Homogeneous Equation

The homogeneous equation is a pivotal part of solving linear differential equations. It represents the portion where the differential equation equals zero, depicted here as: - \( y''' - y'' + y' - y = 0 \).
The general solution derived from the homogeneous equation is constructed using the roots of the characteristic equation. In this scenario:

• Exponential solutions from real roots: \(C_1 e^t\).
• Trigonometric solutions from complex roots: \(C_2 \cos t + C_3 \sin t\).
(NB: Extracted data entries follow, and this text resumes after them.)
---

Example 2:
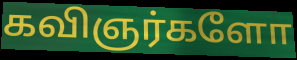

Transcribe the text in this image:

கவிஞர்களோ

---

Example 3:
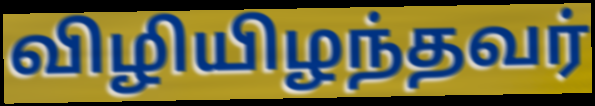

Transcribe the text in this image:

விழியிழந்தவர்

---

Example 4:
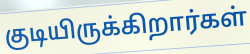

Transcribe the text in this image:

குடியிருக்கிறார்கள்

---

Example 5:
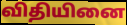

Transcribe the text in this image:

விதியினை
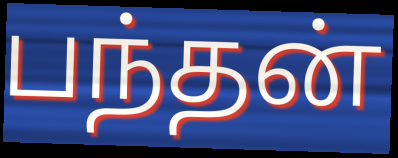
பந்தன்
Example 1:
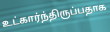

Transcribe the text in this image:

உட்கார்ந்திருப்பதாக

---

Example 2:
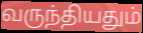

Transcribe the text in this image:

வருந்தியதும்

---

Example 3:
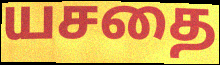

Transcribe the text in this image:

யசதை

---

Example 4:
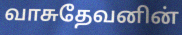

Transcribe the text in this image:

வாசுதேவனின்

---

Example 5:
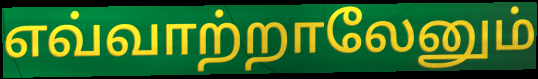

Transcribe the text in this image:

எவ்வாற்றாலேனும்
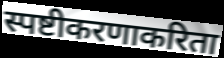
स्पष्टीकरणाकरिता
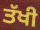
ਤੱਖੀ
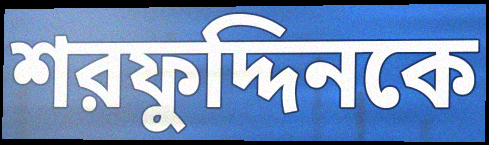
শরফুদ্দিনকে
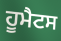
ਹੂਮੈਟਸ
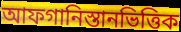
আফগানিস্তানভিত্তিক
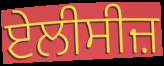
ਏਲੀਸੀਜ਼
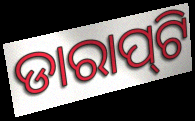
ଡାରାପ୍‌ଟି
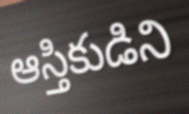
ఆస్తికుడిని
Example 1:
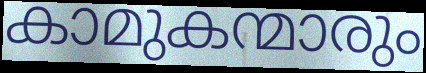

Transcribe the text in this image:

കാമുകന്മാരും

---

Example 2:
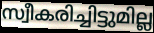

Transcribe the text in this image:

സ്വീകരിച്ചിട്ടുമില്ല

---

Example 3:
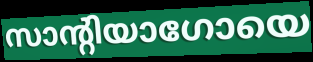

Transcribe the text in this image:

സാന്റിയാഗോയെ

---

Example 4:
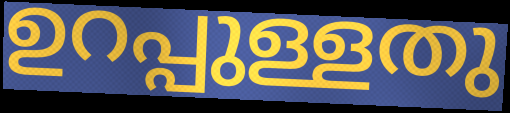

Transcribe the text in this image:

ഉറപ്പുള്ളതു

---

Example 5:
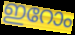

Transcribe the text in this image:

ഇറോം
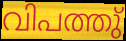
വിപത്തു്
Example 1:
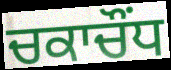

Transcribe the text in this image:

ਚਕਾਚੌਂਧ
The overall general solution is then: - \( y_h(t) = C_1 e^t + C_2 \cos t + C_3 \sin t \),where \(C_1, C_2, C_3\) are constants determined later using initial conditions.

Particular Solution

The method of finding a particular solution for a non-homogeneous equation is crucial, as it deals with the other side of the equation, \( \sec t \), in the given example: - \( y''' - y'' + y' - y = \sec t \).
We utilize the method of undetermined coefficients to address this. By assuming a particular solution form like: - \( y_p(t) = A \cos t + B \sin t \),
we substitute into the differential equation and balance coefficients of like terms to solve for \(A\) and \(B\). Solving these gives us \(A = 1/2\) and \(B = 1/2\), resulting in: - \( y_p(t) = \frac{1}{2} \cos t + \frac{1}{2} \sin t \).
Combining the particular solution with the general solution of the homogeneous equation yields the complete solution, tailored to fit the initial conditions provided.